Title: Lady Bird
Release Date: November 3, 2017
Director: Greta Gerwig
Production Company: IAC Films | Scott Rudin Productions | Management 360
Summary/Review:
This coming-of-age story focuses on a year-in-the-life of a high school senior, Christine McPherson (Saoirse Ronan), who chooses to call herself Lady Bird. Like many teenagers, she wants to get out of her hometown of Sacramento, and go to college on the East Coast which she thinks is more cultured. (NOTE: I’ve never been to Sacramento but this movie makes it look like a beautiful place).

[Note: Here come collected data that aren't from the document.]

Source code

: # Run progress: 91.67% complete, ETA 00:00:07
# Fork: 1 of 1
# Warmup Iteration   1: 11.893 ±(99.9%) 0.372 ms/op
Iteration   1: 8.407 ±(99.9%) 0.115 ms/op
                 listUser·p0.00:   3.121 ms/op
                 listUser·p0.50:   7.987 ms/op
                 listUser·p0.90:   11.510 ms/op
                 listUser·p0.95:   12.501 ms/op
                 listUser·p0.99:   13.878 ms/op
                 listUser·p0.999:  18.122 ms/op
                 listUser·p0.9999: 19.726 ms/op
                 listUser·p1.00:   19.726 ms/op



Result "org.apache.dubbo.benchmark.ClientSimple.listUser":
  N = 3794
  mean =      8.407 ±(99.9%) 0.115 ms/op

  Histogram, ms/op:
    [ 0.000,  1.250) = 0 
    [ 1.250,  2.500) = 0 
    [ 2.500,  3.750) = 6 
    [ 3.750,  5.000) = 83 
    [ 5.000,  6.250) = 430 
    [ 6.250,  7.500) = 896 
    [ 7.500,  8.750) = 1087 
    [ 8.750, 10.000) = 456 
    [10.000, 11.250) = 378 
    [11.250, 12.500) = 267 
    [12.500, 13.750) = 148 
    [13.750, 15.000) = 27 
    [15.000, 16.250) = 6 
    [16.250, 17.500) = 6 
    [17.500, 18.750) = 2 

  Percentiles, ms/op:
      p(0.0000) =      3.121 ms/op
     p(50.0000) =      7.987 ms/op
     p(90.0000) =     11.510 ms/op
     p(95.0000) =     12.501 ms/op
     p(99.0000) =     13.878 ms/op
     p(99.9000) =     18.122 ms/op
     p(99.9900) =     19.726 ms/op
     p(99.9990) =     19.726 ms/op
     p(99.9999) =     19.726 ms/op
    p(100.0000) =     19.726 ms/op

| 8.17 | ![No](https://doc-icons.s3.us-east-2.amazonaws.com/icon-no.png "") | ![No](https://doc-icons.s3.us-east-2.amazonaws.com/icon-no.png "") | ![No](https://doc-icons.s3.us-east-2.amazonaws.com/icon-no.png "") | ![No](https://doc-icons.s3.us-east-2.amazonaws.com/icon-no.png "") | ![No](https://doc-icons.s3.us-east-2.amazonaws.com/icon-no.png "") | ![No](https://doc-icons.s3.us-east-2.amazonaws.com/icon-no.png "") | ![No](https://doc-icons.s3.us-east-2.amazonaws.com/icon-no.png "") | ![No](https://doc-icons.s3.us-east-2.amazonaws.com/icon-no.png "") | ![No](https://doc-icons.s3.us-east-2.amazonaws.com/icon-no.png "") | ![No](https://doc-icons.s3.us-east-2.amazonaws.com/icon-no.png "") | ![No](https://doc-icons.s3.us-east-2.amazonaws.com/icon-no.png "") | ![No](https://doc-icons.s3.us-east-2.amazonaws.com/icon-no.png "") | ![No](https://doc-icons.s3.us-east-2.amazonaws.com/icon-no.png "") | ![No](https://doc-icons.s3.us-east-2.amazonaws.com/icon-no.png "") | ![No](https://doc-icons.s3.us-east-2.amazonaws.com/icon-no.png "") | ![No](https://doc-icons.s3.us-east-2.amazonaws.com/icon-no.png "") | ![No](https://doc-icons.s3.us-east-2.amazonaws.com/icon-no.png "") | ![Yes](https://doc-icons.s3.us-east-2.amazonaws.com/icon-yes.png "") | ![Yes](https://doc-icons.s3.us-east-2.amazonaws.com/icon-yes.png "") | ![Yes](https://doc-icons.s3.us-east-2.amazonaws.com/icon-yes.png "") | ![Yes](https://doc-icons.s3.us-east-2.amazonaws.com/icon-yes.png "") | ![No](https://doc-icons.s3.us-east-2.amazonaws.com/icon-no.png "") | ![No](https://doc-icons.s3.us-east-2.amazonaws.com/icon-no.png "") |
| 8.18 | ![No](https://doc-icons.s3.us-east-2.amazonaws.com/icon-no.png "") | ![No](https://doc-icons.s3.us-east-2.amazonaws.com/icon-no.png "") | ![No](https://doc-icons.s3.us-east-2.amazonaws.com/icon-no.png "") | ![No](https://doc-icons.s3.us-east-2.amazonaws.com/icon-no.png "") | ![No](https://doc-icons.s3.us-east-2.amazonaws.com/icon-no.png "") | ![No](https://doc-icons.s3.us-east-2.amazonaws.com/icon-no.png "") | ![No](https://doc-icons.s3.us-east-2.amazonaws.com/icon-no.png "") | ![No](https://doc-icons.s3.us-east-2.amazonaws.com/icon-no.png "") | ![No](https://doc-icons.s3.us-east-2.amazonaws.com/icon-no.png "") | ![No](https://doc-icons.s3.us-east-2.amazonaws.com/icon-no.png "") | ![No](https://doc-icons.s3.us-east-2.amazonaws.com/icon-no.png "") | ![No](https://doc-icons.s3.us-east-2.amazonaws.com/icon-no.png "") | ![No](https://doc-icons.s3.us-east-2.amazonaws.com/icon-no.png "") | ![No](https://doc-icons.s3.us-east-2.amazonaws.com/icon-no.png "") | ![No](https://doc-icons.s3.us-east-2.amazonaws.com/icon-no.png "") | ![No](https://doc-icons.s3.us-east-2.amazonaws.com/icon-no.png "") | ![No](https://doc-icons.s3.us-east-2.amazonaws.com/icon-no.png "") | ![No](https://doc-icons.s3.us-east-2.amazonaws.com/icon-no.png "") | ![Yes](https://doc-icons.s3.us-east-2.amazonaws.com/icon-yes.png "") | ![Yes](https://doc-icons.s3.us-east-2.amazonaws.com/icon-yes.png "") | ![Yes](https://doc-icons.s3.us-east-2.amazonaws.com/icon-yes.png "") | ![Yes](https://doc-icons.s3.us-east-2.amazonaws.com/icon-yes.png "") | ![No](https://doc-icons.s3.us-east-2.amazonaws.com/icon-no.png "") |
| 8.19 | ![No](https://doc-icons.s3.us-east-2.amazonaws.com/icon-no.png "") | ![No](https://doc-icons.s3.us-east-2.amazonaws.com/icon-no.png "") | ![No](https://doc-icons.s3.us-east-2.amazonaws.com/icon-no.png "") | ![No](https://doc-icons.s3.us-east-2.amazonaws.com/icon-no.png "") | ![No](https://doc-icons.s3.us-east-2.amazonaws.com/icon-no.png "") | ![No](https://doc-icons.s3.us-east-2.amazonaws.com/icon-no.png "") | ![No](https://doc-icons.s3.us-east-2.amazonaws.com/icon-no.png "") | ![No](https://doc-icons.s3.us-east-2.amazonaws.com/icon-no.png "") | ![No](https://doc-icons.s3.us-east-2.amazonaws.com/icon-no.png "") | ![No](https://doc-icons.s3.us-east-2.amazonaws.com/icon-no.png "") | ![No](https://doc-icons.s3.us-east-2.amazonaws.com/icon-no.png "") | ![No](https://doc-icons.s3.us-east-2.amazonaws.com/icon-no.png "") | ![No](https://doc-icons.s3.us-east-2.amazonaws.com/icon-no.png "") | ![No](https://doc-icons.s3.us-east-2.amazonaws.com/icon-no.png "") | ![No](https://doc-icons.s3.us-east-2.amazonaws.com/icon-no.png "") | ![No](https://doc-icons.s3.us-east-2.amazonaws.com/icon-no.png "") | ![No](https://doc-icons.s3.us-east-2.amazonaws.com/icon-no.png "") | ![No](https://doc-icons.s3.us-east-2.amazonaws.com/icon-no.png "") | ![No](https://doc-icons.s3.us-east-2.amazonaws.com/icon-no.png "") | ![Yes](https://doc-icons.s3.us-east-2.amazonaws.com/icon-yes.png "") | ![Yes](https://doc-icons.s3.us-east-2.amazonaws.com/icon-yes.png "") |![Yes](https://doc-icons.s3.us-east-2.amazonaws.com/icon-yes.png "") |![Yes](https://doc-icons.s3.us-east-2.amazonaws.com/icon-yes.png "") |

The main conflict in this film is the tension between Lady Bird and her mother Marion (Laurie Metcalf), who tends toward passive-aggressive criticism and worries about the family’s financial struggles.
This conflict though is subtle as plays on through various slice-of-life vignettes in Lady Bird’s life. Over the course of the year she dates two different boys, performs in a musical, turns on her best friend Julie (Beanie Feldstein, playing a character completely opposite of who she plays in Booksmart) in order to hang out with a more popular girl, and conspires with her father Larry (Tracy Letts) to apply to a college in New York City. Ronan’s acting and Gerwig’s directing do a great job of showing Lady Bird growing and maturing, but in a more nuanced way than the typical Hollywood moment of epiphany.
The movie reminds me a bit of Donnie Darko (without the supernatural elements) with parts of Pretty in Pink, and a strong similarity in the protagonist’s character growth with Frances Ha, a movie Gerwig wrote and starred in. Nevertheless, it is an original and honest portrayal of teenage experience.